SECTION DE TEXTE –
....
Les plus gros contingents sont issus du Maghreb
Mais les difficultés ne s’arrêtent pas là. Car si l’on connaît les intentions de vote de la population d’origine africaine, il serait également utile de savoir ce que pèse cette population. Et si, par exemple, le fait qu’elle s’apprête à voter pour Jean-Luc Mélenchon dans une proportion de 36 % va réellement peser sur les résultats du scrutin, ou si ces votes seront noyés dans la masse, du fait du faible poids électoral de cette population particulière.

Là encore, l’analyse se heurte à l’interdiction des « statistiques ethniques ». Si le nombre d’étrangers et d’immigrés résidant sur le territoire français est connu avec précision, celui des Français d’origine étrangère – africaine ou autre – ne l’est pas.

Néanmoins, certains chiffres existent et permettent d’estimer la part des citoyens du pays descendant d’immigrés africains (un immigré étant, pour les statisticiens, une personne née étrangère à l’étranger mais ayant éventuellement pu, depuis, acquérir la nationalité française). Les démographes assurent ainsi que 8,5 millions de personnes vivant dans le pays (12,7 % de la population) sont nées à l’étranger, mais aussi que 7,5 millions de personnes ont au moins un parent immigré.

Ces descendants d’immigrés n’ont pas tous des origines africaines mais les trois pays du Maghreb fournissent les plus gros contingents. La part des Subsahariens, qui ont émigré plus tardivement en France, tend toutefois à augmenter ces dernières années. En 2020, le palmarès des pays d’origine des personnes obtenant la nationalité française s’établissait ainsi par ordre décroissant : Maroc, Algérie, Tunisie (37,8 % du total à eux trois), Royaume-Uni (effet Brexit oblige), Sénégal et Cameroun.

Se basant sur ces données, certains démographes estiment qu’une personne résidant en France sur dix a une origine africaine plus ou moins lointaine. Les Maghrébins représentant environ les deux tiers de ce total et les Subsahariens le dernier tiers (les nationalités d’origine les plus représentées étant les Sénégalais, les Ivoiriens, les Camerounais, les Congolais (des deux Congo), les Maliens et les Malgaches).

Tous ces éléments permettent d’estimer le nombre de Français d’origine africaine à environ 3 millions de personnes. On ignore combien précisément sont en âge de voter mais ils doivent représenter entre 5 et 6 % du corps électoral total (qui s’établissait en 2021 à 47,9 millions de personnes).
....
EXTRAIT DE DONNÉES –
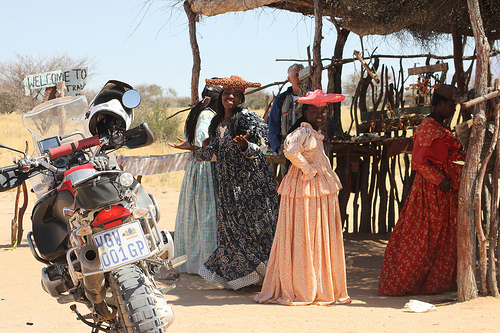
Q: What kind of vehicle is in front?
A: A motorcycle.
....
Condensez sous forme de liste le paragraphe de la section de texte qui commence par « Ces descendants d'immigrés n'ont pas tous », en conservant ses faits principaux.

SOLUTION PROPOSÉE –
- Les descendants d'immigrés n'ont pas tous des origines africaines, mais les trois pays du Maghreb en fournissent les plus gros contingents.
- La part des Subsahariens, arrivés plus tardivement en France, tend à augmenter ces dernières années.
- En 2020, les pays d'origine des personnes obtenant la nationalité française étaient, par ordre décroissant :
  - le Maroc, l'Algérie et la Tunisie (37,8 % du total à eux trois) ;
  - le Royaume-Uni (effet du Brexit) ;
  - le Sénégal ;
  - le Cameroun.